JOB> Once the line with "(fp_line (start 4.445 -1.905)" is found in the entries below, repeat it and each following line exactly, up to and including the line with "(fp_line (start -9.525 -1.905)". Add no other lines.

===== DATA FOR PROCESSING

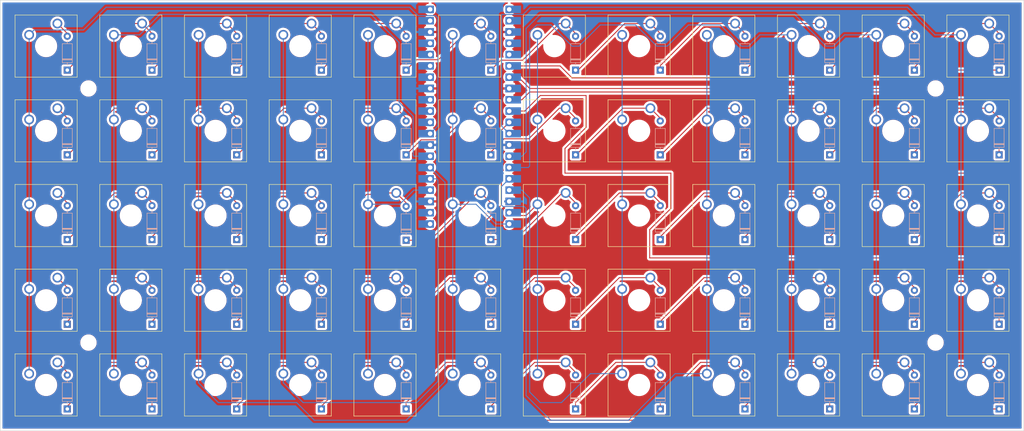
<source format=kicad_pcb>
(kicad_pcb (version 20211014) (generator pcbnew)

  (general
    (thickness 1.6)
  )

  (paper "A4")
  (layers
    (0 "F.Cu" signal)
    (31 "B.Cu" signal)
    (32 "B.Adhes" user "B.Adhesive")
    (33 "F.Adhes" user "F.Adhesive")
    (34 "B.Paste" user)
    (35 "F.Paste" user)
    (36 "B.SilkS" user "B.Silkscreen")
    (37 "F.SilkS" user "F.Silkscreen")
    (38 "B.Mask" user)
    (39 "F.Mask" user)
    (40 "Dwgs.User" user "User.Drawings")
    (41 "Cmts.User" user "User.Comments")
    (42 "Eco1.User" user "User.Eco1")
    (43 "Eco2.User" user "User.Eco2")
    (44 "Edge.Cuts" user)
    (45 "Margin" user)
    (46 "B.CrtYd" user "B.Courtyard")
    (47 "F.CrtYd" user "F.Courtyard")
    (48 "B.Fab" user)
    (49 "F.Fab" user)
    (50 "User.1" user)
    (51 "User.2" user)
    (52 "User.3" user)
    (53 "User.4" user)
    (54 "User.5" user)
    (55 "User.6" user)
    (56 "User.7" user)
    (57 "User.8" user)
    (58 "User.9" user)
  )

  (setup
    (stackup
      (layer "F.SilkS" (type "Top Silk Screen"))
      (layer "F.Paste" (type "Top Solder Paste"))
      (layer "F.Mask" (type "Top Solder Mask") (thickness 0.01))
      (layer "F.Cu" (type "copper") (thickness 0.035))
      (layer "dielectric 1" (type "core") (thickness 1.51) (material "FR4") (epsilon_r 4.5) (loss_tangent 0.02))
      (layer "B.Cu" (type "copper") (thickness 0.035))
      (layer "B.Mask" (type "Bottom Solder Mask") (thickness 0.01))
      (layer "B.Paste" (type "Bottom Solder Paste"))
      (layer "B.SilkS" (type "Bottom Silk Screen"))
      (copper_finish "None")
      (dielectric_constraints no)
    )
    (pad_to_mask_clearance 0)
    (pcbplotparams
      (layerselection 0x00010fc_ffffffff)
      (disableapertmacros false)
      (usegerberextensions true)
      (usegerberattributes false)
      (usegerberadvancedattributes false)
      (creategerberjobfile false)
      (svguseinch false)
      (svgprecision 6)
      (excludeedgelayer true)
      (plotframeref false)
      (viasonmask false)
      (mode 1)
      (useauxorigin false)
      (hpglpennumber 1)
      (hpglpenspeed 20)
      (hpglpendiameter 15.000000)
      (dxfpolygonmode true)
      (dxfimperialunits true)
      (dxfusepcbnewfont true)
      (psnegative false)
      (psa4output false)
      (plotreference true)
      (plotvalue false)
      (plotinvisibletext false)
      (sketchpadsonfab false)
      (subtractmaskfromsilk true)
      (outputformat 1)
      (mirror false)
      (drillshape 0)
      (scaleselection 1)
      (outputdirectory "gerber/")
    )
  )

  (net 0 "")
  (net 1 "Net-(D1-Pad1)")
  (net 2 "Net-(D1-Pad2)")
  (net 3 "Net-(D2-Pad1)")
  (net 4 "Net-(D3-Pad1)")
  (net 5 "Net-(D4-Pad1)")
  (net 6 "Net-(D5-Pad1)")
  (net 7 "Net-(D6-Pad1)")
  (net 8 "Net-(D7-Pad1)")
  (net 9 "Net-(D8-Pad1)")
  (net 10 "Net-(D10-Pad1)")
  (net 11 "Net-(D11-Pad1)")
  (net 12 "Net-(D13-Pad1)")
  (net 13 "Net-(D13-Pad2)")
  (net 14 "Net-(D14-Pad1)")
  (net 15 "Net-(D15-Pad1)")
  (net 16 "Net-(D16-Pad1)")
  (net 17 "Net-(D17-Pad1)")
  (net 18 "Net-(D18-Pad1)")
  (net 19 "Net-(D19-Pad1)")
  (net 20 "Net-(D20-Pad1)")
  (net 21 "Net-(D22-Pad1)")
  (net 22 "Net-(D23-Pad1)")
  (net 23 "Net-(D24-Pad1)")
  (net 24 "Net-(D25-Pad1)")
  (net 25 "Net-(D25-Pad2)")
  (net 26 "Net-(D26-Pad1)")
  (net 27 "Net-(D27-Pad1)")
  (net 28 "Net-(D28-Pad1)")
  (net 29 "Net-(D29-Pad1)")
  (net 30 "Net-(D30-Pad1)")
  (net 31 "Net-(D31-Pad1)")
  (net 32 "Net-(D32-Pad1)")
  (net 33 "Net-(D33-Pad1)")
  (net 34 "Net-(D34-Pad1)")
  (net 35 "Net-(D35-Pad1)")
  (net 36 "Net-(D36-Pad1)")
  (net 37 "Net-(D37-Pad1)")
  (net 38 "Net-(D37-Pad2)")
  (net 39 "Net-(D38-Pad1)")
  (net 40 "Net-(D39-Pad1)")
  (net 41 "Net-(D40-Pad1)")
  (net 42 "Net-(D41-Pad1)")
  (net 43 "Net-(D42-Pad1)")
  (net 44 "Net-(D43-Pad1)")
  (net 45 "Net-(D44-Pad1)")
  (net 46 "Net-(D45-Pad1)")
  (net 47 "Net-(D46-Pad1)")
  (net 48 "Net-(D47-Pad1)")
  (net 49 "Net-(D48-Pad1)")
  (net 50 "Net-(SW21-Pad2)")
  (net 51 "unconnected-(U1-Pad1)")
  (net 52 "unconnected-(U1-Pad2)")
  (net 53 "unconnected-(U1-Pad21)")
  (net 54 "unconnected-(U1-Pad22)")
  (net 55 "unconnected-(U1-Pad30)")
  (net 56 "unconnected-(U1-Pad34)")
  (net 57 "unconnected-(U1-Pad35)")
  (net 58 "unconnected-(U1-Pad36)")
  (net 59 "unconnected-(U1-Pad37)")
  (net 60 "unconnected-(U1-Pad39)")
  (net 61 "unconnected-(U1-Pad40)")
  (net 62 "unconnected-(U1-Pad31)")
  (net 63 "unconnected-(U1-Pad32)")
  (net 64 "Net-(D9-Pad1)")
  (net 65 "Net-(U1-Pad24)")
  (net 66 "Net-(D22-Pad2)")
  (net 67 "Net-(D49-Pad1)")
  (net 68 "Net-(SW49-Pad1)")
  (net 69 "Net-(D50-Pad1)")
  (net 70 "Net-(D51-Pad1)")
  (net 71 "Net-(D52-Pad1)")
  (net 72 "Net-(D53-Pad1)")
  (net 73 "Net-(D54-Pad1)")
  (net 74 "Net-(D55-Pad1)")
  (net 75 "Net-(D56-Pad1)")
  (net 76 "Net-(D57-Pad1)")
  (net 77 "Net-(D58-Pad1)")
  (net 78 "Net-(D59-Pad1)")
  (net 79 "Net-(D60-Pad1)")
  (net 80 "Net-(D12-Pad1)")
  (net 81 "Net-(SW1-Pad2)")
  (net 82 "Net-(SW14-Pad2)")
  (net 83 "Net-(SW15-Pad2)")
  (net 84 "Net-(SW16-Pad2)")
  (net 85 "Net-(SW30-Pad2)")
  (net 86 "Net-(SW31-Pad2)")
  (net 87 "Net-(SW32-Pad2)")
  (net 88 "Net-(SW22-Pad2)")
  (net 89 "Net-(SW23-Pad2)")
  (net 90 "Net-(SW24-Pad2)")
  (net 91 "GND")
  (net 92 "unconnected-(U1-Pad5)")
  (net 93 "unconnected-(U1-Pad4)")

  (footprint "Button_Switch_Keyboard:SW_Cherry_MX_1.00u_Plate" (layer "F.Cu") (at 143.03375 90.17))

  (footprint "Button_Switch_Keyboard:SW_Cherry_MX_1.00u_Plate" (layer "F.Cu") (at 85.88375 71.12))

  (footprint "Button_Switch_Keyboard:SW_Cherry_MX_1.00u_Plate" (layer "F.Cu") (at 257.33375 71.12))

  (footprint "Button_Switch_Keyboard:SW_Cherry_MX_1.00u_Plate" (layer "F.Cu") (at 66.83375 90.17))

  (footprint "Button_Switch_Keyboard:SW_Cherry_MX_1.00u_Plate" (layer "F.Cu") (at 162.08375 128.27))

  (footprint "Button_Switch_Keyboard:SW_Cherry_MX_1.00u_Plate" (layer "F.Cu") (at 85.88375 90.17))

  (footprint "Button_Switch_Keyboard:SW_Cherry_MX_1.00u_Plate" (layer "F.Cu") (at 257.33375 90.17))

  (footprint "Button_Switch_Keyboard:SW_Cherry_MX_1.00u_Plate" (layer "F.Cu") (at 200.18375 109.22))

  (footprint "Button_Switch_Keyboard:SW_Cherry_MX_1.00u_Plate" (layer "F.Cu") (at 123.98375 90.17))

  (footprint "MountingHole:MountingHole_2.7mm_M2.5" (layer "F.Cu") (at 54.76875 123.825))

  (footprint "Button_Switch_Keyboard:SW_Cherry_MX_1.00u_Plate" (layer "F.Cu") (at 66.83375 52.07))

  (footprint "Button_Switch_Keyboard:SW_Cherry_MX_1.00u_Plate" (layer "F.Cu") (at 143.03375 52.07))

  (footprint "Button_Switch_Keyboard:SW_Cherry_MX_1.00u_Plate" (layer "F.Cu") (at 238.28375 52.07))

  (footprint "Button_Switch_Keyboard:SW_Cherry_MX_1.00u_Plate" (layer "F.Cu") (at 162.08375 109.22))

  (footprint "Button_Switch_Keyboard:SW_Cherry_MX_1.00u_Plate" (layer "F.Cu") (at 104.93375 71.12))

  (footprint "Button_Switch_Keyboard:SW_Cherry_MX_1.00u_Plate" (layer "F.Cu") (at 181.13375 71.12))

  (footprint "Button_Switch_Keyboard:SW_Cherry_MX_1.00u_Plate" (layer "F.Cu") (at 200.18375 128.27))

  (footprint "Button_Switch_Keyboard:SW_Cherry_MX_1.00u_Plate" (layer "F.Cu") (at 123.98375 128.27))

  (footprint "Button_Switch_Keyboard:SW_Cherry_MX_1.00u_Plate" (layer "F.Cu") (at 47.78375 52.07))

  (footprint "Button_Switch_Keyboard:SW_Cherry_MX_1.00u_Plate" (layer "F.Cu") (at 181.13375 109.22))

  (footprint "Button_Switch_Keyboard:SW_Cherry_MX_1.00u_Plate" (layer "F.Cu") (at 181.13375 52.07))

  (footprint "Button_Switch_Keyboard:SW_Cherry_MX_1.00u_Plate" (layer "F.Cu") (at 181.13375 128.27))

  (footprint "Button_Switch_Keyboard:SW_Cherry_MX_1.00u_Plate" (layer "F.Cu") (at 162.08375 71.12))

  (footprint "Button_Switch_Keyboard:SW_Cherry_MX_1.00u_Plate" (layer "F.Cu") (at 85.88375 52.07))

  (footprint "Button_Switch_Keyboard:SW_Cherry_MX_1.00u_Plate" (layer "F.Cu") (at 219.23375 90.17))

  (footprint "Button_Switch_Keyboard:SW_Cherry_MX_1.00u_Plate" (layer "F.Cu") (at 104.93375 128.27))

  (footprint "Button_Switch_Keyboard:SW_Cherry_MX_1.00u_Plate" (layer "F.Cu") (at 143.03375 128.27))

  (footprint "Button_Switch_Keyboard:SW_Cherry_MX_1.00u_Plate" (layer "F.Cu") (at 238.28375 90.17))

  (footprint "Button_Switch_Keyboard:SW_Cherry_MX_1.00u_Plate" (layer "F.Cu") (at 200.18375 52.07))

  (footprint "Button_Switch_Keyboard:SW_Cherry_MX_1.00u_Plate" (layer "F.Cu") (at 123.98375 71.12))

  (footprint "Button_Switch_Keyboard:SW_Cherry_MX_1.00u_Plate" (layer "F.Cu") (at 123.98375 109.22))

  (footprint "Button_Switch_Keyboard:SW_Cherry_MX_1.00u_Plate" (layer "F.Cu") (at 123.98375 52.07))

  (footprint "Button_Switch_Keyboard:SW_Cherry_MX_1.00u_Plate" (layer "F.Cu") (at 238.28375 71.12))

  (footprint "Button_Switch_Keyboard:SW_Cherry_MX_1.00u_Plate" (layer "F.Cu") (at 181.13375 90.17))

  (footprint "Button_Switch_Keyboard:SW_Cherry_MX_1.00u_Plate" (layer "F.Cu") (at 257.33375 52.07))

  (footprint "Button_Switch_Keyboard:SW_Cherry_MX_1.00u_Plate" (layer "F.Cu") (at 219.23375 52.07))

  (footprint "MountingHole:MountingHole_2.7mm_M2.5" (layer "F.Cu") (at 245.26875 66.675))

  (footprint "Button_Switch_Keyboard:SW_Cherry_MX_1.00u_Plate" (layer "F.Cu") (at 143.03375 109.22))

  (footprint "MountingHole:MountingHole_2.7mm_M2.5" (layer "F.Cu") (at 54.76875 66.675))

  (footprint "Button_Switch_Keyboard:SW_Cherry_MX_1.00u_Plate" (layer "F.Cu") (at 162.08375 52.07))

  (footprint "Button_Switch_Keyboard:SW_Cherry_MX_1.00u_Plate" (layer "F.Cu") (at 200.18375 90.17))

  (footprint "Button_Switch_Keyboard:SW_Cherry_MX_1.00u_Plate" (layer "F.Cu") (at 47.78375 128.27))

  (footprint "Button_Switch_Keyboard:SW_Cherry_MX_1.00u_Plate" (layer "F.Cu") (at 66.83375 71.12))

  (footprint "Button_Switch_Keyboard:SW_Cherry_MX_1.00u_Plate" (layer "F.Cu") (at 143.03375 71.12))

  (footprint "Button_Switch_Keyboard:SW_Cherry_MX_1.00u_Plate" (layer "F.Cu") (at 104.93375 52.07))

  (footprint "Button_Switch_Keyboard:SW_Cherry_MX_1.00u_Plate" (layer "F.Cu") (at 47.78375 90.17))

  (footprint "Button_Switch_Keyboard:SW_Cherry_MX_1.00u_Plate" (layer "F.Cu") (at 66.83375 128.27))

  (footprint "Button_Switch_Keyboard:SW_Cherry_MX_1.00u_Plate" (layer "F.Cu") (at 257.33375 128.27))

  (footprint "Button_Switch_Keyboard:SW_Cherry_MX_1.00u_Plate" (layer "F.Cu") (at 162.08375 90.17))

  (footprint "Button_Switch_Keyboard:SW_Cherry_MX_1.00u_Plate" (layer "F.Cu") (at 238.28375 109.22))

  (footprint "Button_Switch_Keyboard:SW_Cherry_MX_1.00u_Plate" (layer "F.Cu") (at 47.78375 71.12))

  (footprint "Button_Switch_Keyboard:SW_Cherry_MX_1.00u_Plate" (layer "F.Cu") (at 257.33375 109.22))

  (footprint "Button_Switch_Keyboard:SW_Cherry_MX_1.00u_Plate" (layer "F.Cu")
    (tedit 5A02FE24) (tstamp e10624cb-703d-47d0-b4f1-e3f7b2c22b9d)
    (at 219.23375 128.27)
    (descr "Cherry MX keyswitch, 1.00u, plate mount, http://cherryamericas.com/wp-content/uploads/2014/12/mx_cat.pdf")
    (tags "Cherry MX keyswitch 1.00u plate")
    (property "Sheetfile" "40key.kicad_sch")
    (property "Sheetname" "")
    (path "/14ad4c82-adbb-41be-90b5-050a1398df3c")
    (attr through_hole)
    (fp_text reference "SW58" (at -2.54 -2.794) (layer "F.SilkS") hide
      (effects (font (size 1 1) (thickness 0.15)))
      (tstamp a67f88d0-284b-4898-9ce7-668eea9107c0)
    )
    (fp_text value "SW_SPST" (at -2.54 12.954) (layer "F.Fab") hide
      (effects (font (size 1 1) (thickness 0.15)))
      (tstamp 220d33f6-ca2a-4cf5-984d-b5f5ac13f5c2)
    )
    (fp_text user "${REFERENCE}" (at -2.54 -2.794) (layer "F.Fab") hide
      (effects (font (size 1 1) (thickness 0.15)))
      (tstamp 1a62b124-df7c-4dfe-94c5-51350fe662be)
    )
    (fp_line (start -9.525 12.065) (end -9.525 -1.905) (layer "F.SilkS") (width 0.12) (tstamp 290e0005-67d7-4ddc-8bfe-785ecf36b465))
    (fp_line (start 4.445 12.065) (end -9.525 12.065) (layer "F.SilkS") (width 0.12) (tstamp 488b5bf7-b9c0-4273-a772-bd1e8488f75e))
    (fp_line (start 4.445 -1.905) (end 4.445 12.065) (layer "F.SilkS") (width 0.12) (tstamp 6994903f-a0f3-4236-a155-b0b199d15d70))
    (fp_line (start -9.525 -1.905) (end 4.445 -1.905) (layer "F.SilkS") (width 0.12) (tstamp b55ccaa3-5ca4-4301-9571-ce06b4ab3cec))
    (fp_line (start -12.065 -4.445) (end 6.985 -4.445) (layer "Dwgs.User") (width 0.15) (tstamp 1d1caefd-2aff-40c6-a8bd-2f35a88fb0ef))
    (fp_line (start -12.065 14.605) (end -12.065 -4.445) (layer "Dwgs.User") (width 0.15) (tstamp 3fff5d71-6481-4d99-acfa-7616fbda4525))
    (fp_line (start 6.985 14.605) (end -12.065 14.605) (layer "Dwgs.User") (width 0.15) (tstamp dea68cb6-a14a-46b9-9fe7-abfa017c806f))
    (fp_line (start 6.985 -4.445) (end 6.985 14.605) (layer "Dwgs.User") (width 0.15) (tstamp fcf987e6-3f10-4bed-9186-16fbe4d687c5))
    (fp_line (start -9.14 11.68) (end -9.14 -1.52) (layer "F.CrtYd") (width 0.05) (tstamp 38fbbd2c-b8d9-4bc7-868f-784016aee4a3))
    (fp_line (start 4.06 -1.52) (end 4.06 11.68) (layer "F.CrtYd") (width 0.05) (tstamp 9bc56317-09c0-4eae-8874-1f10a40f0ec8))
    (fp_line (start -9.14 -1.52) (end 4.06 -1.52) (layer "F.CrtYd") (width 0.05) (tstamp b5936d61-1b88-49f2-95fe-3814178e259a))
    (fp_line (start 4.06 11.68) (end -9.14 11.68) (layer "F.CrtYd") (width 0.05) (tstamp d4685469-cc93-4b6d-940d-7d30ce26193d))
    (fp_line (start 3.81 -1.27) (end 3.81 11.43) (layer "F.Fab") (width 0.1) (tstamp 2b8368b2-815f-49c0-ab8c-650df95bec9c))
    (fp_line (sta
... [2207223 chars truncated]
</source>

==========

TASK ANSWER>
    (fp_line (start 4.445 -1.905) (end 4.445 12.065) (layer "F.SilkS") (width 0.12) (tstamp 6994903f-a0f3-4236-a155-b0b199d15d70))
    (fp_line (start -9.525 -1.905) (end 4.445 -1.905) (layer "F.SilkS") (width 0.12) (tstamp b55ccaa3-5ca4-4301-9571-ce06b4ab3cec))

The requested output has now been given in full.